## Task requirements
Check each line of the listing, and copy it if it contains the word "down".

## The data
____________________

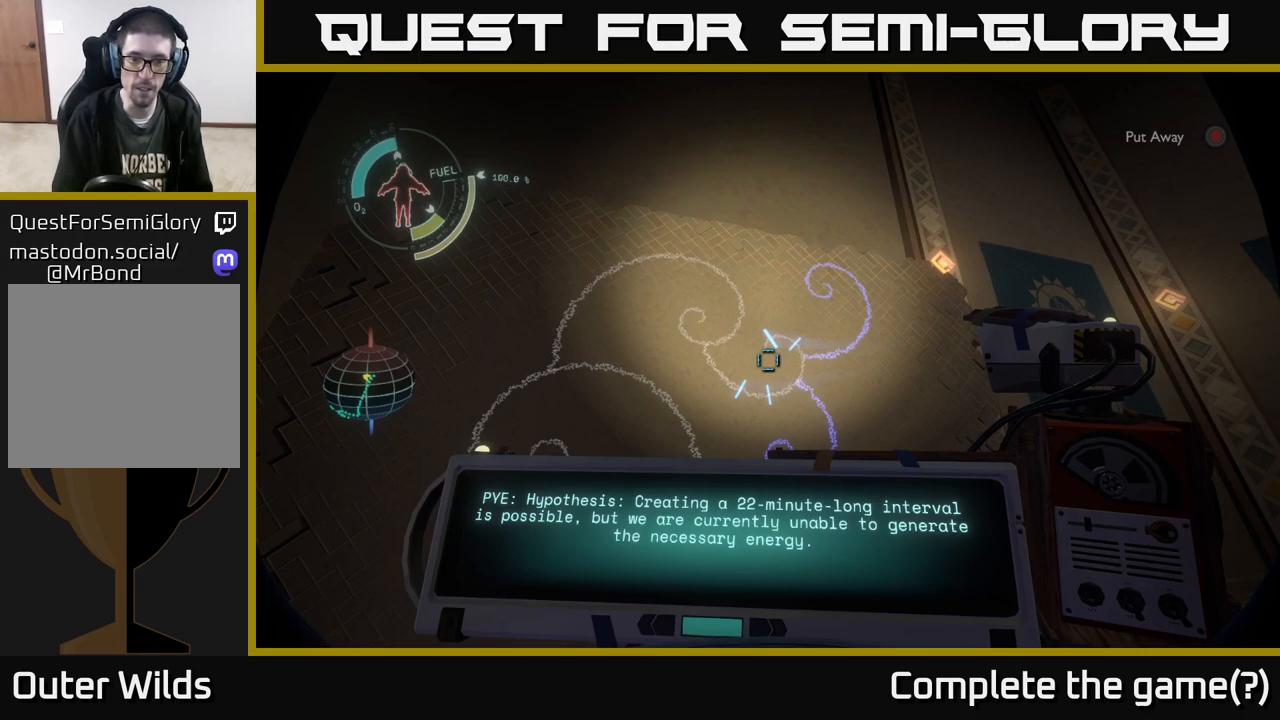
{"buttons": [], "left_stick": "right", "right_stick": "center", "events": [[350, "left_stick", "right"]]}
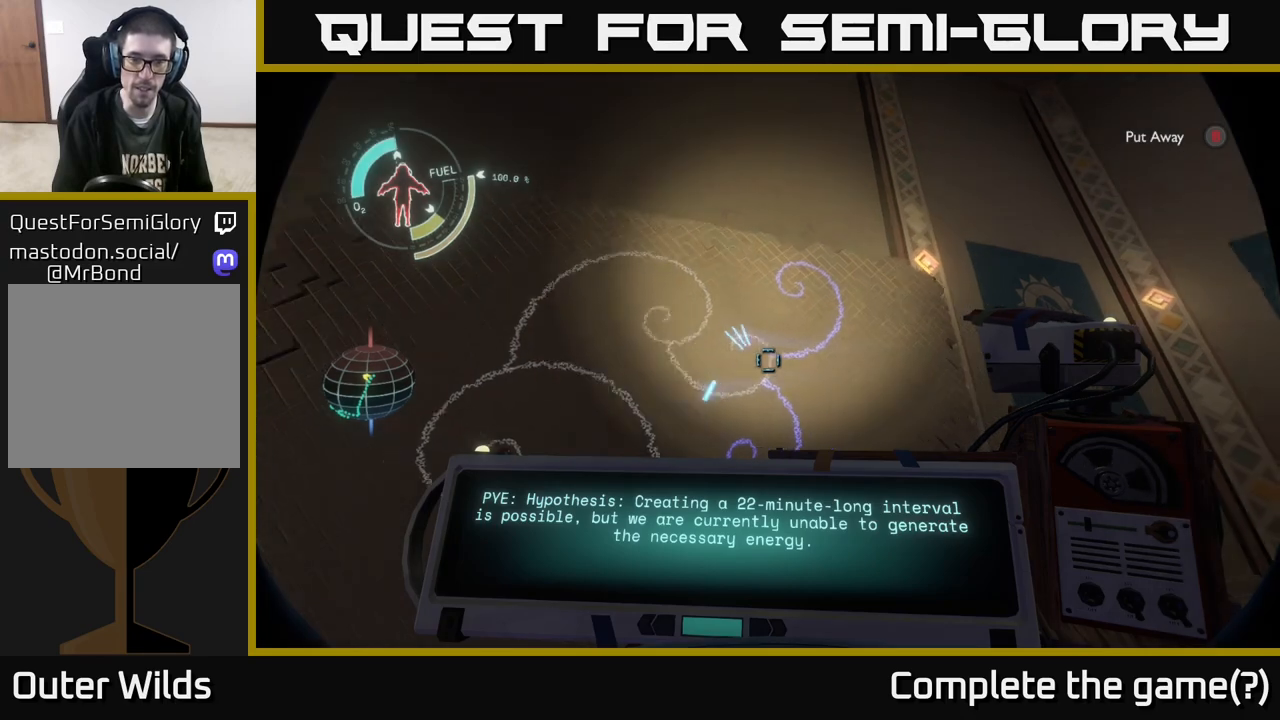
{"buttons": ["R1"], "left_stick": "center", "right_stick": "center", "events": [[83, "left_stick", "center"], [250, "R1", "down"]]}
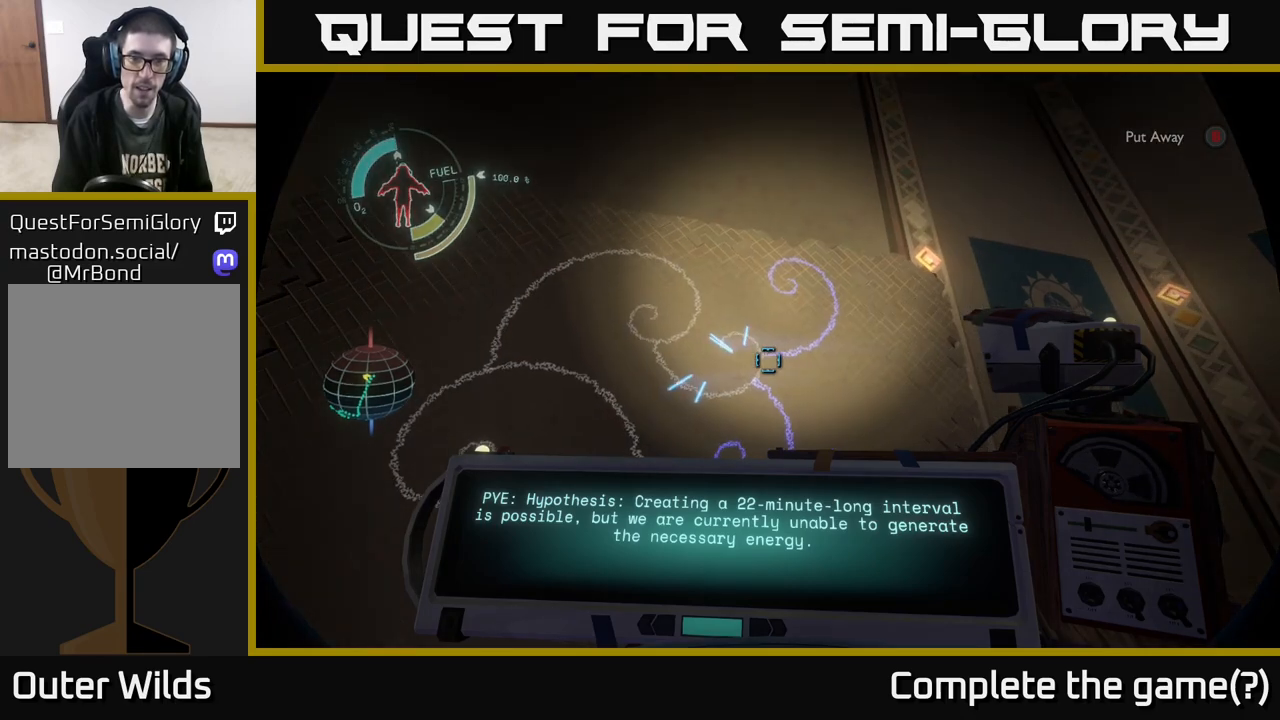
{"buttons": ["R1"], "left_stick": "center", "right_stick": "center", "events": [[67, "R1", "up"], [67, "right_stick", "up"], [117, "left_stick", "right"], [183, "right_stick", "center"], [217, "left_stick", "center"], [267, "R1", "down"]]}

____________________

## Answer below
{"buttons": ["R1"], "left_stick": "center", "right_stick": "center", "events": [[83, "left_stick", "center"], [250, "R1", "down"]]}
{"buttons": ["R1"], "left_stick": "center", "right_stick": "center", "events": [[67, "R1", "up"], [67, "right_stick", "up"], [117, "left_stick", "right"], [183, "right_stick", "center"], [217, "left_stick", "center"], [267, "R1", "down"]]}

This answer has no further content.